▶ [Written request 1] In the article below on Air Force launcher contracts, by what date is ULA's Vulcan-Centaur work expected to be completed?

Begin Source

U.S. Air Force Awards Launcher Development Contracts to ULA, Blue Origin & Northrop Grumman

Artist’s conception of Vulcan rocket. (Credit: ULA)

The U.S. Air Force has awarded contracts worth more than $2.2 billion for launch vehicle development to United Launch Alliance (ULA), Blue Origin and Northrop Grumman.

ULA of Centennial, Colo., will receive $967 million for the development of a launch system prototype of the Vulcan-Centaur booster. 

The agreement includes shared cost investment by ULA. The work is expected to be completed by March 31, 2025. 

OmegA rocket (Credit: Orbital ATK)

Northrop Gumman was awarded a contract worth $791,601,015 for development of the OmegA launch system. The company expects to to complete the work by Dec. 31, 2024. 

New Glenn is a reusable, vertical-landing booster with 3.85 million pounds of thrust, (Credit: Blue Origin)

Blue Origin has been awarded a $500 million contract for the development of the New Glenn launch system. The booster will launch from Cape Canaveral Air Force Station in Florida and Vandenberg Air Force Base in California.  The work is expected to be completed by July 31, 2024.

  • passinglurker

    Uh oh… (frantically starts stuffing wads in ears before the spacex crowd shows up)

    But man those time tables I assume that’s the date for first military launch and not first test launch right?

  • windbourne

    Weird. I would expect money for BFR.

  • passinglurker

    you forgot your “/s” there’s no way the airforce would pay for the jesus rocket when falcon heavy already does most of what they’d ask for for the next decade.

  • Andrew Tubbiolo

    You’re kidding right? The government has no idea what to do with BFR. It has no idea what to do with SLS. Space X already can survive in the wild and if SX is serious about retiring Falcon, then New Glenn will be there to take its place.

    A lot of folks wanted to see what would happen if the government ignored Space X. This is what it looks like.

  • Jeff Smith

    It’s the END of the final test launches for the heavy variants. Mediums have to launch by 2021 and heavies by 2024.

  • Jeff Smith

    Congrats to everyone that won, and congrats to SpaceX for already having a great Falcon family. This is going to be a VERY exciting few years to come!

  • windbourne

    Air Force wants a space force and they would love to put 150 tonnes into leo, or better yet, 50-80 tonnes into llo.

End Source

▶ [Written request 2] From the records, render as a JSON list of strings, one string per line and with blank lines omitted, the lines running from the line with "FITS header cards" to the line with "DATE-OBS= '2011-09-06T07:36:09.62' /".

Begin Data in this exercise

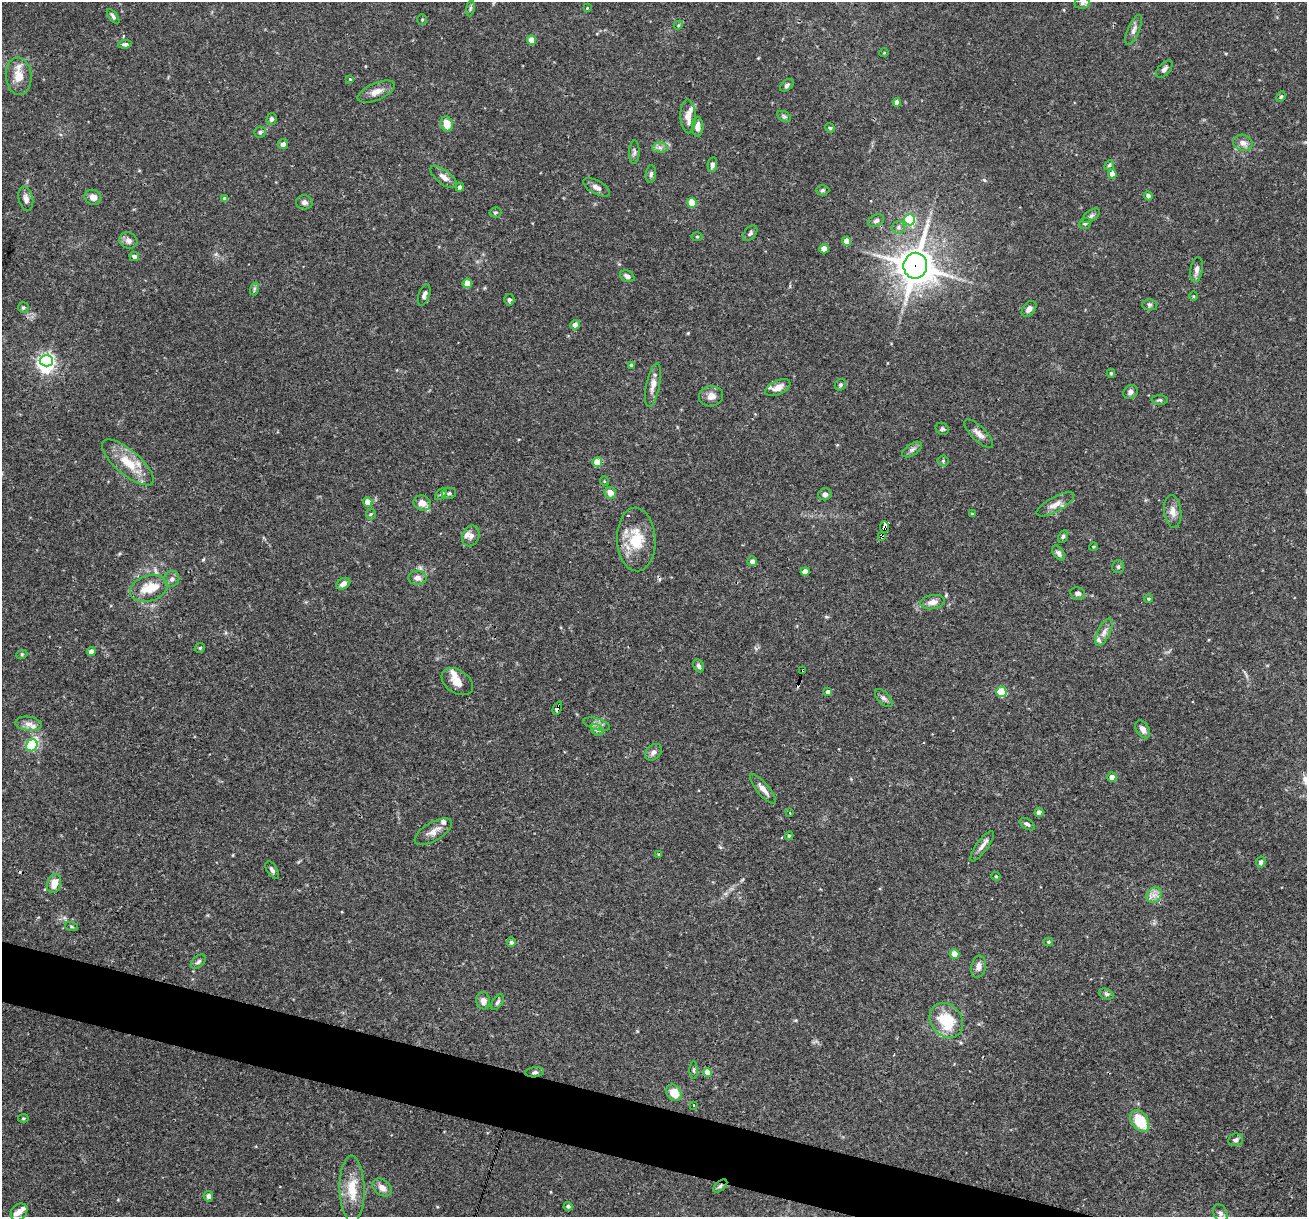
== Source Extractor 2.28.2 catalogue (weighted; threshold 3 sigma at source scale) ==
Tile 6 of 4 x 4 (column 2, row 2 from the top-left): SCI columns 1306-2610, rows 2682-3896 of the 5220 x 5237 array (HDU 1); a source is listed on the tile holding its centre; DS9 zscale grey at full resolution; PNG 1309 x 1219 px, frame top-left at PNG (2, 2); each listed source drawn as its Kron ellipse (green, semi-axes under 4 px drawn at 4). Shown black and unused: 4% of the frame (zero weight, under 3 of 4 exposures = <1% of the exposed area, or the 3 px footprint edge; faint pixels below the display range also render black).
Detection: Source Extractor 2.28.2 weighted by HDU 2 'WHT'; one run over the whole footprint, this tile lists its part. Background 0.0756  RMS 0.0036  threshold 0.016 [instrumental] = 3 sigma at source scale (4.5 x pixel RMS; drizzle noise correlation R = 1.50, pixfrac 1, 0.05/0.05 arcsec/px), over >= 5 px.
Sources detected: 180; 1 inside a brighter object's white glare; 2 cosmic-ray / hot-pixel residue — neither listed nor drawn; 12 inside a brighter listed object's ellipse — not listed separately; the other 165 listed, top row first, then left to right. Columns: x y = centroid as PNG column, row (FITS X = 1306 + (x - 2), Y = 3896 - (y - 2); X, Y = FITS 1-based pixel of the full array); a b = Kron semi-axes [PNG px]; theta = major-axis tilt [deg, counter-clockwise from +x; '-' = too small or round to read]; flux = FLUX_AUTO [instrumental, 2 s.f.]
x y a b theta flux
1082 3 7 5 8 0.84
470 8 8 4 81 0.61
587 8 4 3 - 0.27
113 16 9 4 -53 0.79
422 19 5 4 - 0.46
678 25 5 4 - 0.38
1134 30 16 6 67 1.7
532 40 4 4 - 5.7
125 44 7 4 6 0.7
884 53 4 3 - 0.27
1164 69 10 6 49 1.2
19 76 19 13 -85 5.4
350 79 4 3 - 0.3
787 85 8 5 40 0.81
376 92 20 8 23 2.9
1281 97 6 4 67 0.48
897 102 4 4 - 2
688 116 17 7 -89 3.3
784 116 7 5 -29 0.68
271 119 6 5 - 0.92
447 124 8 6 -72 4.4
698 127 10 5 89 2.1
830 128 5 4 - 0.41
260 132 6 5 - 0.72
1243 143 10 8 -21 2.2
283 144 5 5 - 1.4
660 147 7 5 -1 1.1
634 152 11 5 87 0.98
712 165 7 4 80 1.2
1109 165 5 4 - 0.51
651 174 9 5 82 0.87
1112 174 4 4 - 2.8
444 177 16 7 -37 2.3
460 187 4 4 - 0.78
597 187 14 6 -29 1.8
822 190 7 5 2 0.64
1148 196 4 4 - 0.99
93 197 8 7 - 2.6
26 199 12 7 -77 1.7
225 199 4 4 - 1.2
304 202 8 7 - 1.3
692 203 5 4 - 11
495 212 6 5 - 0.57
1091 216 10 5 37 0.93
910 220 5 5 - 27
876 221 8 5 26 0.95
1085 224 6 5 - 0.69
898 227 6 6 - 0.92
750 233 9 5 52 0.86
697 237 5 3 - 0.38
128 240 9 8 - 1.6
847 241 4 4 - 5.4
824 249 4 4 - 3.7
134 256 5 4 - 1.2
915 266 13 11 82 720
1197 270 13 6 80 1.7
627 276 7 5 -26 1.2
467 283 5 4 - 5.3
254 289 7 4 73 0.62
424 295 11 5 71 1.3
1194 296 4 3 - 0.33
509 300 6 5 - 0.75
1149 305 7 5 -1 0.76
23 308 5 5 - 0.61
1029 309 9 6 50 1.7
575 325 5 5 - 2.2
46 361 7 5 -2 81
632 365 4 3 - 0.64
1111 373 4 4 - 0.54
653 385 22 7 78 2.8
840 385 6 5 - 0.63
778 388 13 7 25 2.7
1130 392 7 6 - 1.2
711 396 12 10 11 2.6
1160 400 8 4 -4 0.66
942 429 7 6 - 0.74
979 433 19 7 -44 2.3
912 449 11 5 34 1.1
943 461 5 5 - 0.47
128 462 32 12 -40 9.3
597 462 5 5 - 8.7
604 481 5 3 - 0.27
449 493 7 5 10 0.76
610 493 6 5 - 2.9
441 494 7 4 44 0.59
825 494 7 6 - 0.99
368 502 4 4 - 5.5
422 503 9 7 -18 3.1
1055 504 21 7 29 3
1173 511 16 8 -83 2.7
371 514 5 5 - 0.46
972 514 3 3 - 0.38
885 527 6 4 -81 8.4
471 536 10 8 67 1.6
1063 536 6 4 62 0.66
882 537 4 3 - 18
636 539 32 19 -88 12
1093 547 4 3 - 0.35
1059 553 8 5 -55 1
752 561 5 4 - 1.5
1118 567 6 6 - 0.74
805 571 4 4 - 3.5
417 578 9 7 -3 1.8
172 579 8 7 - 1.3
343 584 7 5 32 1.6
149 588 19 12 18 6.8
1078 593 7 6 - 1
1148 599 4 4 - 0.49
932 602 12 7 9 2.3
1104 632 15 6 65 2
200 648 5 4 - 0.44
91 652 4 4 - 2.1
22 654 5 3 - 0.41
699 666 7 5 -62 0.9
803 670 4 3 - 0.85
457 682 17 11 -34 3.6
828 692 4 4 - 1.5
1001 692 5 5 - 16
884 698 11 6 -46 1.1
557 708 7 4 67 6.1
28 724 13 7 -7 2
597 724 14 5 -15 1.7
1143 729 10 6 -59 1.9
597 730 6 5 - 0.86
32 745 6 5 - 31
653 752 9 7 43 1.4
1112 777 4 4 - 2.7
763 789 19 6 -49 2.6
1039 812 4 4 - 1.9
790 813 4 3 - 0.36
1027 824 8 5 -33 0.87
433 832 21 9 30 3.1
789 836 4 4 - 0.48
982 846 18 6 54 2
659 854 4 4 - 0.35
1261 862 5 4 - 0.96
272 870 10 5 -56 1
996 876 4 4 - 0.39
54 884 10 7 77 4.4
1154 895 8 7 - 1.9
71 926 7 3 -19 0.42
511 942 5 4 - 0.78
1049 942 4 4 - 0.48
955 954 5 5 - 7.2
198 962 9 5 39 0.89
979 967 11 7 75 2
1106 994 7 5 -24 0.7
483 1001 8 7 - 2.1
498 1002 9 5 58 0.8
946 1020 19 15 -52 13
694 1070 8 4 90 0.56
535 1072 9 5 7 0.88
708 1073 4 4 - 6.6
674 1093 9 7 -54 5.6
694 1105 3 2 - 0.34
23 1118 5 4 - 0.39
1140 1121 12 8 -56 11
1236 1140 7 6 - 1.1
720 1186 8 4 40 0.78
382 1187 11 7 -36 2.2
352 1189 33 12 -89 8.2
208 1196 5 5 - 1
568 1206 4 4 - 0.82
19 1212 9 7 50 1.8
1220 1213 9 6 -61 1.4
Overlapping masked pixels (flux is a lower limit): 8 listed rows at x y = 915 266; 885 527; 882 537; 636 539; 803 670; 557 708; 535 1072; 720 1186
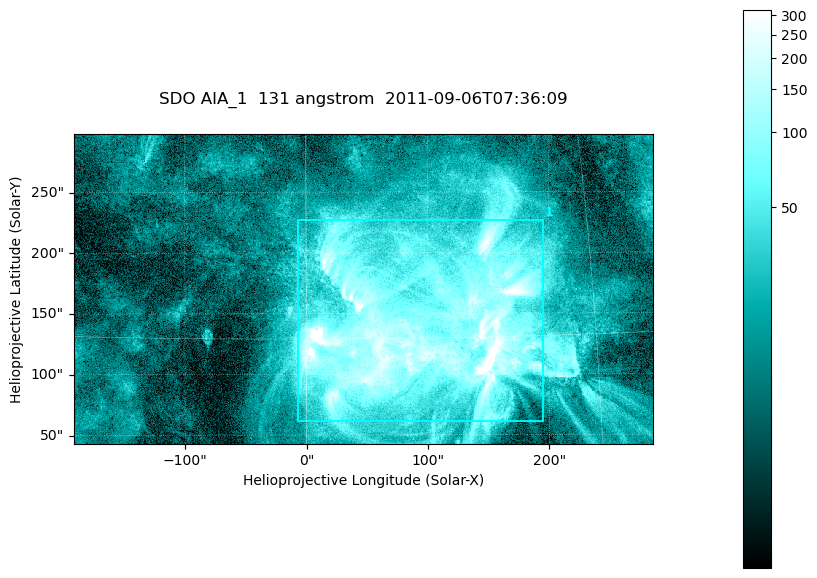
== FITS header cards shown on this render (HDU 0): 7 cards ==
TELESCOP= 'SDO     '           /
INSTRUME= 'AIA_1   '           /
WAVELNTH=                  131 /
WAVEUNIT= 'angstrom'           /
DATE-OBS= '2011-09-06T07:36:09.62' /
CTYPE1  = 'HPLN-TAN'           /
CTYPE2  = 'HPLT-TAN'           /

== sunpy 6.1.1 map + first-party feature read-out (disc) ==
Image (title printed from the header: SDO AIA_1  131 angstrom  2011-09-06T07:36:09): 794 x 424 px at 0.601 arcsec/px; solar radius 952 arcsec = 1584 px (partial field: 4.3% of the solar disc is inside the frame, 100% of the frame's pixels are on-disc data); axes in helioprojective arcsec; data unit not stated in the header (colour bar unlabelled)
Pointing: header CRPIX1/2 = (2043.22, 2045.61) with CRVAL1/2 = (0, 0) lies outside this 794 x 424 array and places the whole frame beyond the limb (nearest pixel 1.29 R_sun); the SolarSoft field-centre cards XCEN/YCEN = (46.95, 170.2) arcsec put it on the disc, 1639 arcsec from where CRPIX/CRVAL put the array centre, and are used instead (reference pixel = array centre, CRVAL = XCEN/YCEN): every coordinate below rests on XCEN/YCEN
Orientation: roll -0.139 deg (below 1 deg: not rotated)
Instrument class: DISC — disc imager (sunpy class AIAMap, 131 A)
Bright regions (active regions / flare kernels): reference = the on-disc median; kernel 7 px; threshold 5 sigma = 69.9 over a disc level ~16.2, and >= 1.15x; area >= 336 px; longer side >= 5 px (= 3 arcsec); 1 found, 1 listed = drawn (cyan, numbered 1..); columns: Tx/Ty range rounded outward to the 2 arcsec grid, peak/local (2 s.f.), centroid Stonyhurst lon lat
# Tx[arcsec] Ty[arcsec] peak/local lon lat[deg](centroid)
1 -8..196 60..228 45 +6 +15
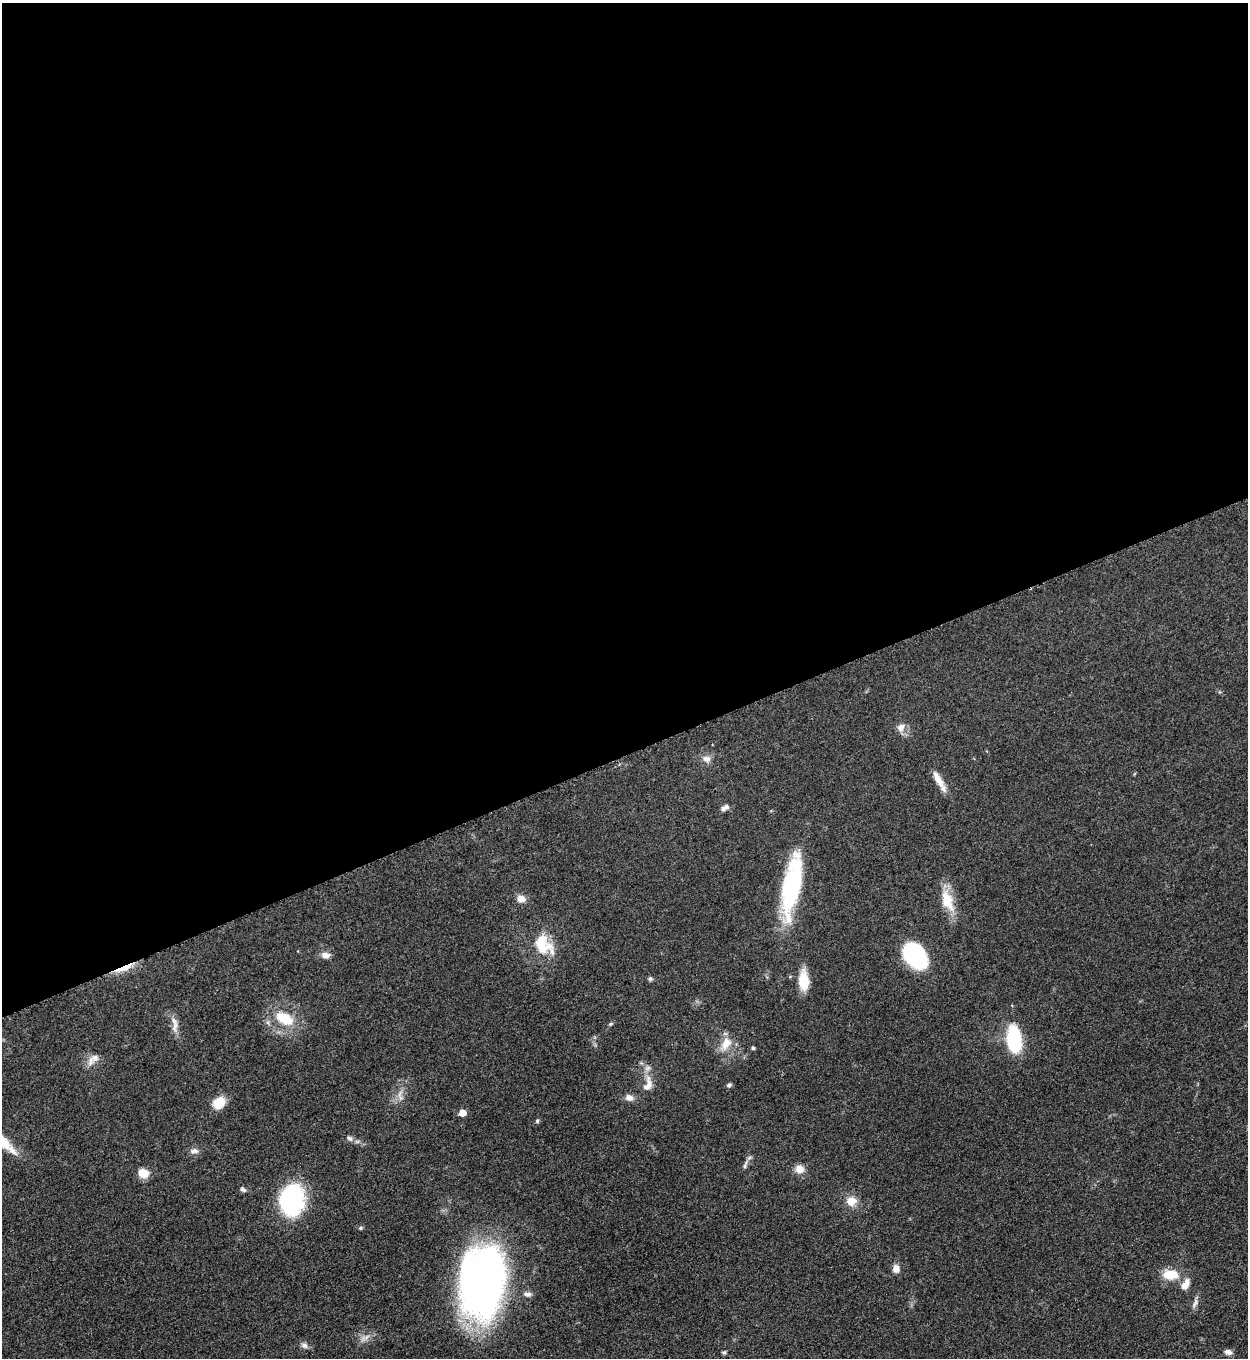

End Data in this exercise

▶ [Full response 1] March 31, 2025.

▶ [Full response 2]
[
  "== FITS header cards shown on this render (HDU 0): 7 cards ==",
  "TELESCOP= 'SDO     '           /",
  "INSTRUME= 'AIA_1   '           /",
  "WAVELNTH=                  131 /",
  "WAVEUNIT= 'angstrom'           /",
  "DATE-OBS= '2011-09-06T07:36:09.62' /"
]